Stored data:
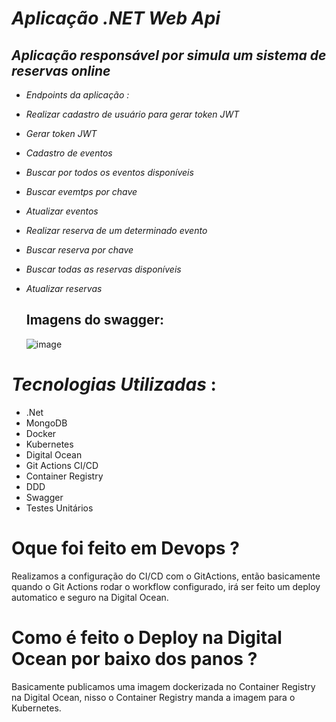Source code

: # *Aplicação .NET Web Api*
## *Aplicação responsável por simula um sistema de reservas online*
- *Endpoints da aplicação :*
- *Realizar cadastro de usuário para gerar token JWT*
- *Gerar token JWT*
- *Cadastro de eventos*
- *Buscar por todos os eventos disponíveis*
- *Buscar evemtps por chave*
- *Atualizar eventos*
- *Realizar reserva de um determinado evento*
- *Buscar reserva por chave*
- *Buscar todas as reservas disponíveis*
- *Atualizar reservas*
   
  Imagens do swagger:
  ---
  ![image](https://github.com/joaupaulo/EventBookingSystem/assets/61383712/cd8992b3-4ac5-4a3c-8fb6-09d0973126fe)


# *Tecnologias Utilizadas* :
- .Net
- MongoDB
- Docker
- Kubernetes
- Digital Ocean
- Git Actions CI/CD
- Container Registry
- DDD
- Swagger
- Testes Unitários

# Oque foi feito em Devops ? 
Realizamos a configuração do CI/CD com o GitActions, então basicamente quando o Git Actions rodar o workflow configurado, irá ser feito um deploy automatico e seguro na Digital Ocean.

# Como é feito o Deploy na Digital Ocean por baixo dos panos ?
Basicamente publicamos uma imagem dockerizada no Container Registry na Digital Ocean, nisso o Container Registry manda a imagem para o Kubernetes.
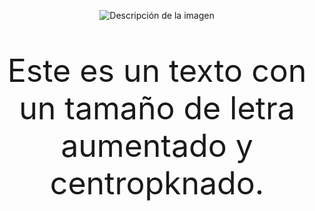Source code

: <p align="center">
  <img src="https://3.files.edl.io/fdf6/22/05/20/143302-79bed48a-5422-4ab4-81ec-98e0f944c4a0.png" alt="Descripción de la imagen">
</p>

<p align="center" style="font-size: 50px;">
  Este es un texto con un tamaño de letra aumentado y centropknado.
</p>


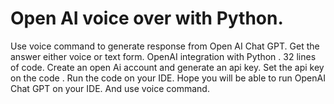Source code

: # Open AI voice over with Python.
Use voice command to generate response from Open AI Chat GPT.
Get the answer either voice or text form.
OpenAI integration with Python . 32 lines of code. 
Create an open Ai account and generate an api key.
Set the api key on the code . 
Run the code on your IDE. 
Hope you will be able to run OpenAI Chat GPT on your IDE.
And use voice command.
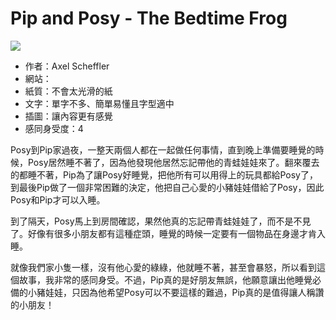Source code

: # Pip and Posy - The Bedtime Frog
![](https://images-na.ssl-images-amazon.com/images/I/61wooIzt-WL._SY498_BO1,204,203,200_.jpg)

+ 作者：Axel Scheffler
+ 網站：
+ 紙質：不會太光滑的紙
+ 文字：單字不多、簡單易懂且字型適中
+ 插圖：讓內容更有感覺
+ 感同身受度：4

Posy到Pip家過夜，一整天兩個人都在一起做任何事情，直到晚上準備要睡覺的時候，Posy居然睡不著了，因為他發現他居然忘記帶他的青蛙娃娃來了。翻來覆去的都睡不著，Pip為了讓Posy好睡覺，把他所有可以用得上的玩具都給Posy了，到最後Pip做了一個非常困難的決定，他把自己心愛的小豬娃娃借給了Posy，因此Posy和Pip才可以入睡。

到了隔天，Posy馬上到房間確認，果然他真的忘記帶青蛙娃娃了，而不是不見了。好像有很多小朋友都有這種症頭，睡覺的時候一定要有一個物品在身邊才肯入睡。

就像我們家小隻一樣，沒有他心愛的綠綠，他就睡不著，甚至會暴怒，所以看到這個故事，我非常的感同身受。不過，Pip真的是好朋友無誤，他願意讓出他睡覺必備的小豬娃娃，只因為他希望Posy可以不要這樣的難過，Pip真的是值得讓人稱讚的小朋友！
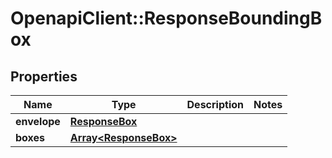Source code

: # OpenapiClient::ResponseBoundingBox

## Properties
Name | Type | Description | Notes
------------ | ------------- | ------------- | -------------
**envelope** | [**ResponseBox**](ResponseBox.md) |  | 
**boxes** | [**Array&lt;ResponseBox&gt;**](ResponseBox.md) |  | 


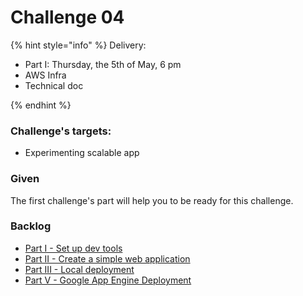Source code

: # Challenge 04





{% hint style="info" %}
Delivery:

* Part I: Thursday, the 5th of May, 6 pm
* AWS Infra
* Technical doc


{% endhint %}

### Challenge's targets:

* Experimenting scalable app

### Given

The first challenge's part will help you to be ready for this challenge.

### Backlog

* [Part I - Set up dev tools](broken-reference)
* [Part II - Create a simple web application](c4-tutorial/)
* [Part III - Local deployment](broken-reference)
* [Part V - Google App Engine Deployment](broken-reference)&#x20;
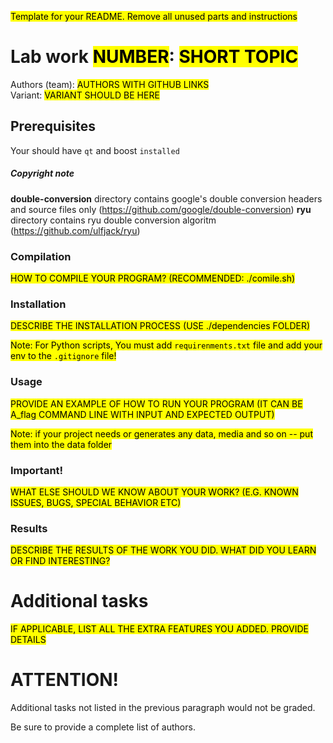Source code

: <mark>Template for your README. Remove all unused parts and instructions</mark>

# Lab work <mark>NUMBER</mark>: <mark>SHORT TOPIC</mark>
Authors (team): <mark>AUTHORS WITH GITHUB LINKS</mark><br>
Variant: <mark>VARIANT SHOULD BE HERE</mark>
## Prerequisites
Your should have `qt` and boost `installed`

##### Copyright note
**double-conversion** directory contains google's double conversion headers and source files only (https://github.com/google/double-conversion)
**ryu** directory contains ryu double conversion algoritm (https://github.com/ulfjack/ryu)

### Compilation
<mark>HOW TO COMPILE YOUR PROGRAM? (RECOMMENDED: ./comile.sh)</mark>

### Installation

<mark>DESCRIBE THE INSTALLATION PROCESS (USE ./dependencies FOLDER)</mark>

<mark>Note: For Python scripts, You must add `requirenments.txt` 
file and add your env to the `.gitignore` file!</mark>

### Usage

<mark>PROVIDE AN EXAMPLE OF HOW TO RUN YOUR PROGRAM (IT CAN BE A_flag COMMAND LINE WITH INPUT AND EXPECTED OUTPUT)</mark>

<mark>Note: if your project needs or generates any data, media and so on -- put them
into the data folder</mark> 

### Important!

<mark>WHAT ELSE SHOULD WE KNOW ABOUT YOUR WORK? (E.G. KNOWN ISSUES, BUGS, SPECIAL BEHAVIOR ETC)</mark>

### Results

<mark>DESCRIBE THE RESULTS OF THE WORK YOU DID. WHAT DID YOU LEARN OR FIND INTERESTING?</mark>

# Additional tasks
<mark>IF APPLICABLE, LIST ALL THE EXTRA FEATURES YOU ADDED. PROVIDE DETAILS<mark>

# ATTENTION!

Additional tasks not listed in the previous paragraph would not be graded.

Be sure to provide a complete list of authors.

→ Task directions
Output should consist of the lines above from the one with "# Challenge 04" down to the one with "<mark>Note: if your", exact and without pictures.

→ Exercise solution
: # Challenge 04





{% hint style="info" %}
Delivery:

* Part I: Thursday, the 5th of May, 6 pm
* AWS Infra
* Technical doc


{% endhint %}

### Challenge's targets:

* Experimenting scalable app

### Given

The first challenge's part will help you to be ready for this challenge.

### Backlog

* [Part I - Set up dev tools](broken-reference)
* [Part II - Create a simple web application](c4-tutorial/)
* [Part III - Local deployment](broken-reference)
* [Part V - Google App Engine Deployment](broken-reference)&#x20;
Source code

: <mark>Template for your README. Remove all unused parts and instructions</mark>

# Lab work <mark>NUMBER</mark>: <mark>SHORT TOPIC</mark>
Authors (team): <mark>AUTHORS WITH GITHUB LINKS</mark><br>
Variant: <mark>VARIANT SHOULD BE HERE</mark>
## Prerequisites
Your should have `qt` and boost `installed`

##### Copyright note
**double-conversion** directory contains google's double conversion headers and source files only (https://github.com/google/double-conversion)
**ryu** directory contains ryu double conversion algoritm (https://github.com/ulfjack/ryu)

### Compilation
<mark>HOW TO COMPILE YOUR PROGRAM? (RECOMMENDED: ./comile.sh)</mark>

### Installation

<mark>DESCRIBE THE INSTALLATION PROCESS (USE ./dependencies FOLDER)</mark>

<mark>Note: For Python scripts, You must add `requirenments.txt` 
file and add your env to the `.gitignore` file!</mark>

### Usage

<mark>PROVIDE AN EXAMPLE OF HOW TO RUN YOUR PROGRAM (IT CAN BE A_flag COMMAND LINE WITH INPUT AND EXPECTED OUTPUT)</mark>

<mark>Note: if your project needs or generates any data, media and so on -- put them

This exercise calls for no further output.